**EXTRACTO DE LA PÁGINA:**

= = = = = = =

Abrazado con sus hijos mayores, Gonzalo y Emiliano, y seguramente buscando por algún lado al pequeño Valentino, Ricardo Dillon gritó, cantó y lloró tras el ascenso al Federal “A” con Desamparados. La cabeza creadora del proyecto que terminó siendo exitoso, retornó la temporada anterior a Puyuta con el firme objetivo de “regresar a Sportivo de donde nunca tendría que haber bajado”, como contó varias veces. No se le dio la temporada anterior ante Güemes, la espina quedó, pero la dirigencia apostó nuevamente en él y ahora sí, la revancha llegó.

“De este día no nos vamos a olvidar nunca más en la vida. Teníamos mucha fe en nuestros jugadores. Sabíamos que iba a ser difícil Agropecuario pero el gol llegó en el momento justo, tuvimos paciencia y gracias a Dios se nos dio”, dijo el DT apenas terminado el encuentro.

= = = = = = =

**ENTRADAS PROPORCIONADAS:**
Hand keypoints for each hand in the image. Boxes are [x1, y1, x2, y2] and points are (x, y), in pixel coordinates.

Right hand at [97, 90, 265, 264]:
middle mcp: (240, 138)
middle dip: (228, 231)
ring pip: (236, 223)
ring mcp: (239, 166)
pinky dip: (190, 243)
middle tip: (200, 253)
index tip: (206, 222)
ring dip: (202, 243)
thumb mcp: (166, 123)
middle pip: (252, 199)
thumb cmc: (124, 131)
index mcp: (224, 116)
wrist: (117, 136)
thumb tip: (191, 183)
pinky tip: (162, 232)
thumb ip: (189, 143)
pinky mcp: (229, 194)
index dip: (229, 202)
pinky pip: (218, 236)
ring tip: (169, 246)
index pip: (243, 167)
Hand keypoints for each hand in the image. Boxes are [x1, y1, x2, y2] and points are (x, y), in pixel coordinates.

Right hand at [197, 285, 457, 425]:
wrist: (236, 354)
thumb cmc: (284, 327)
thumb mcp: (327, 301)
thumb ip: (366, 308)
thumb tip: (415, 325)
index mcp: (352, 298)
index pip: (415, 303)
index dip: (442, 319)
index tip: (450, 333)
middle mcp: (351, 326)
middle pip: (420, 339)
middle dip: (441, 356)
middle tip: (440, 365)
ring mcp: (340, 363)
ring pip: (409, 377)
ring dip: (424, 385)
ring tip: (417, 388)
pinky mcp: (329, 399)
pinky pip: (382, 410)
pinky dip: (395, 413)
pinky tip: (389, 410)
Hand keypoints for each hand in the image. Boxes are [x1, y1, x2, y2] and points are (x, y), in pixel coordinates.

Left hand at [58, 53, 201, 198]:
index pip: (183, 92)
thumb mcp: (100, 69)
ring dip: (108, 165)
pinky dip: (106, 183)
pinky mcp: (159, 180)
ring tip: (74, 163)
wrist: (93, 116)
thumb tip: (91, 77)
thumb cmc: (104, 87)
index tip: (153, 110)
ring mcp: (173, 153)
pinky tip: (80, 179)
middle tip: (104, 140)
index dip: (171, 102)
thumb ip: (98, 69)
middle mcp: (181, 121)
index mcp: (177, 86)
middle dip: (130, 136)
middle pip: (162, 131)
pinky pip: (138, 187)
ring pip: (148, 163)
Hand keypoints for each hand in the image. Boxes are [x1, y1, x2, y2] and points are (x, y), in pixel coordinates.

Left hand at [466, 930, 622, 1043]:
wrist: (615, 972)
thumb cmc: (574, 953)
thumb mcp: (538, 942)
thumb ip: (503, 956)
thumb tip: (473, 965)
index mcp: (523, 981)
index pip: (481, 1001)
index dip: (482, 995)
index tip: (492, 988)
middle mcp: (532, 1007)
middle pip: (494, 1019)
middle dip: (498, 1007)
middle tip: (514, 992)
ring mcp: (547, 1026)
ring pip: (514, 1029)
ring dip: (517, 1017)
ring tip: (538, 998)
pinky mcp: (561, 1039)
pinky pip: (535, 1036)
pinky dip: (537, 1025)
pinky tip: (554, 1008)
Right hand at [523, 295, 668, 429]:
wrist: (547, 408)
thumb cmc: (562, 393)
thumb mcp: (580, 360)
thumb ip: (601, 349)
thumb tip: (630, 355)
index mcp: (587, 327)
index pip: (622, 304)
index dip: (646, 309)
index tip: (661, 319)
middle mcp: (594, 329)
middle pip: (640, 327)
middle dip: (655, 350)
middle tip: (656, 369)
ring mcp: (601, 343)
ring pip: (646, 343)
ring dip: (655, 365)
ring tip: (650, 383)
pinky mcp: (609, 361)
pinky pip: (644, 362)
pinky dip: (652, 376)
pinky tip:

= = = = = = =

**ACTIVIDAD 1:**
Contesta estas preguntas según la nota sobre el ascenso de Desamparados:
(a) ¿Cómo se llaman los hijos mayores de Ricardo Dillon?
(b) ¿Ante qué equipo no se le dio la temporada anterior?
(c) ¿Qué rival sabían que iba a ser difícil, según el DT?
**ACTIVIDAD 2:** Resume en dos oraciones la nota sobre el ascenso de Desamparados.
**ACTIVIDAD 3:** Escribe cómo sigue la nota sobre el ascenso de Desamparados a partir de las palabras del DT.

**RESPUESTA 1:**
(a) Gonzalo y Emiliano.
(b) Güemes.
(c) Agropecuario.

**RESPUESTA 2:** Ricardo Dillon, cabeza creadora del proyecto, celebró con sus hijos el ascenso de Desamparados al Federal "A", una revancha que llegó después de que no se le diera la temporada anterior ante Güemes. Al terminar el encuentro, el DT dijo que nunca olvidarán ese día y que, aunque sabían que Agropecuario iba a ser difícil, el gol llegó en el momento justo.

**RESPUESTA 3:**
El técnico puyutano fue quien ascendió a Sportivo en el 2004, pero contó que este ascenso era “una necesidad”. “El ascenso del 2004 fue distinto. Éste es especial porque era una necesidad sacar a Desamparados del Federal B”, expresó.

Por último, la dedicatoria lógicamente fue para sus hijos, fanáticos del Puyutano: “Hoy nos metimos con el corazón. Es un Día del Padre inigualable. Demostramos que somos los mejores. Esto es para mi familia, para mis hijos; ellos lo viven de forma diferente”, concluyó el entrenador.